Maggie is awarded a $1.8 million grant from the U.S. Department of Defense for her study “Develop Novel Podocyte Endoplasmic Reticulum (ER) Calcium Stabilizers to Treat Focal Segmental Glomerulosclerosis (FSGS).”
FSGS is the most common primary glomerulopathy leading to renal failure and disproportionately affects African-Americans, a highly represented population among military personnel and Veterans.
While it is known that podocyte ER stress plays an important role in the pathogenesis of FSGS, there is no treatment to date that targets podocyte ER. Currently, the mainstay of treatment for FSGS is immunosuppressant therapy that does not act on podocytes; in addition, these drugs do not halt disease progression in all patients and they have many adverse side effects.

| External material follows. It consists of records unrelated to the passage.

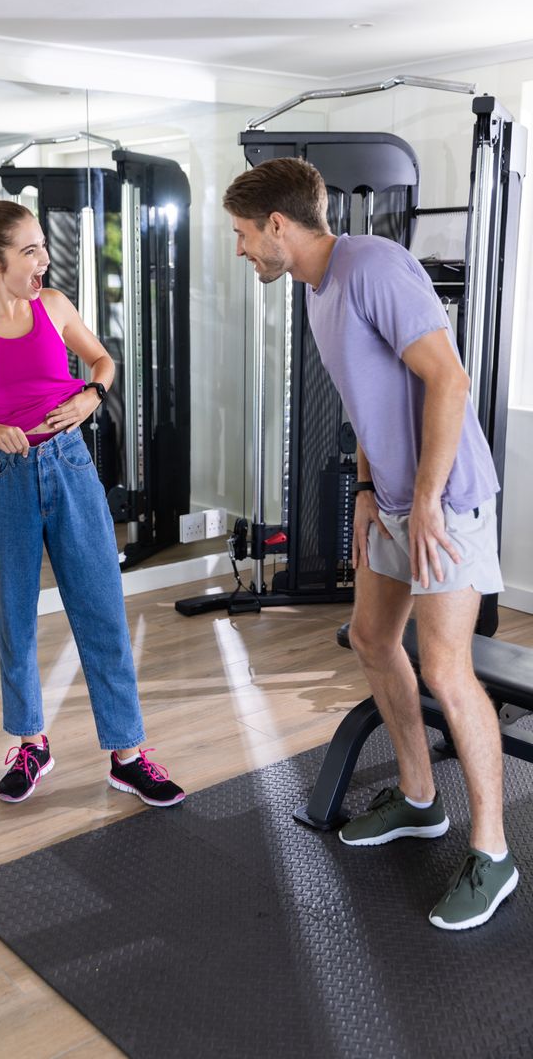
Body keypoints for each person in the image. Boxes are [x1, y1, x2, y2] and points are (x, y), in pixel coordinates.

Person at [223, 157, 517, 931]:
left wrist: (423, 503)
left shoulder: (374, 267)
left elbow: (447, 381)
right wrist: (364, 493)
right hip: (391, 503)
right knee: (371, 639)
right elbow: (371, 399)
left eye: (244, 236)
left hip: (444, 501)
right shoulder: (319, 291)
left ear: (279, 226)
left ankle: (493, 853)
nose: (243, 250)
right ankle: (420, 799)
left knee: (448, 668)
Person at [0, 191, 185, 809]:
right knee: (14, 621)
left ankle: (127, 754)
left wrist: (94, 392)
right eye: (30, 251)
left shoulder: (56, 305)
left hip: (68, 467)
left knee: (101, 611)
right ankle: (31, 745)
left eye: (41, 248)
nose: (43, 261)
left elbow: (102, 359)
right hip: (2, 478)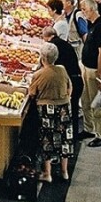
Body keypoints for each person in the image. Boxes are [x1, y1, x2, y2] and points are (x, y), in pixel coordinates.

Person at [27, 42, 74, 182]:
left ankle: (48, 174)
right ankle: (65, 171)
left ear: (42, 58)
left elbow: (31, 93)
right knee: (65, 138)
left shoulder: (38, 74)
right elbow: (69, 87)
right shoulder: (62, 69)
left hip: (47, 109)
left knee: (47, 139)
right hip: (64, 106)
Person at [42, 26, 83, 143]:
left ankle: (66, 139)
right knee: (73, 110)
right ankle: (73, 137)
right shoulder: (64, 44)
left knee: (66, 113)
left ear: (47, 37)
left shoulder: (53, 47)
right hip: (77, 79)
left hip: (71, 83)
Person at [79, 0, 101, 147]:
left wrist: (99, 72)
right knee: (86, 101)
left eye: (84, 9)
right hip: (86, 68)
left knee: (97, 103)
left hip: (94, 70)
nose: (83, 12)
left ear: (92, 9)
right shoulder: (91, 24)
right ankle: (88, 128)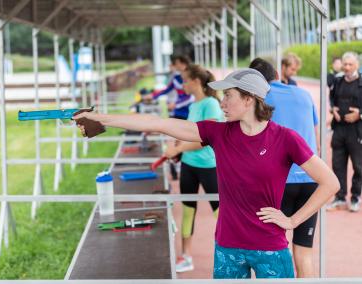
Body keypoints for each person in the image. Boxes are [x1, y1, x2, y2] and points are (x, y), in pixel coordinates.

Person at [74, 68, 339, 279]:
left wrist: (293, 221)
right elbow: (158, 124)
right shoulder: (218, 132)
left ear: (248, 99)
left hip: (270, 247)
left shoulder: (286, 139)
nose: (222, 103)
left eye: (228, 96)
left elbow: (330, 183)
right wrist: (103, 118)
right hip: (227, 246)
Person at [249, 58, 320, 278]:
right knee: (304, 252)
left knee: (275, 251)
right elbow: (314, 136)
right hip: (311, 179)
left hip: (278, 184)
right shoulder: (304, 94)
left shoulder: (259, 100)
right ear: (278, 75)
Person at [163, 64, 223, 272]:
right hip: (189, 165)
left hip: (209, 166)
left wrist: (177, 149)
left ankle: (234, 250)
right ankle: (186, 255)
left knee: (221, 213)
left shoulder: (211, 104)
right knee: (188, 210)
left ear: (196, 81)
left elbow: (207, 139)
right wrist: (178, 148)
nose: (183, 85)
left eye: (185, 80)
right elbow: (190, 135)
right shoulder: (193, 106)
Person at [327, 51, 362, 212]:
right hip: (339, 129)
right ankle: (340, 197)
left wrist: (359, 114)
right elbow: (331, 98)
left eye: (351, 64)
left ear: (357, 65)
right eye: (345, 64)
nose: (347, 67)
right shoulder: (338, 81)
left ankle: (355, 197)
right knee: (337, 165)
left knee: (358, 166)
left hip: (357, 131)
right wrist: (332, 109)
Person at [152, 55, 194, 120]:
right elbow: (167, 90)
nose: (175, 65)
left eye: (177, 63)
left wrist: (175, 104)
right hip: (177, 111)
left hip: (189, 111)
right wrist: (153, 96)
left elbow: (191, 96)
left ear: (184, 64)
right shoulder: (176, 78)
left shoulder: (192, 77)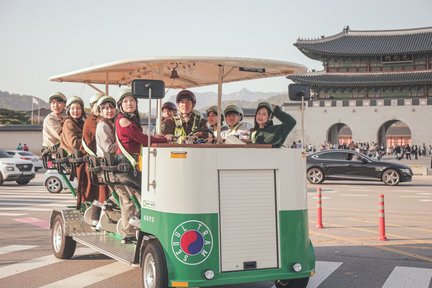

The grant is based on our study published at PNAS 2019, we have demonstrated that the podocyte ER calcium release channel, type 2 ryanodine receptor (RyR2), underwent remodeling during ER stress, resulting in ER calcium leakage and cytosolic calcium elevation. The leaky RyR2 activated cytosolic protease calpain 2, which led to podocyte injury. Importantly, in collaboration with NIH/NCATS, they also identified a novel chemical compound (NCGC003844) that stabilized the podocyte ER RyR2.
The proposed therapies are pioneering ‘proof-of-concept’ studies that could lead to a significant leap forward in the treatment of military personnel.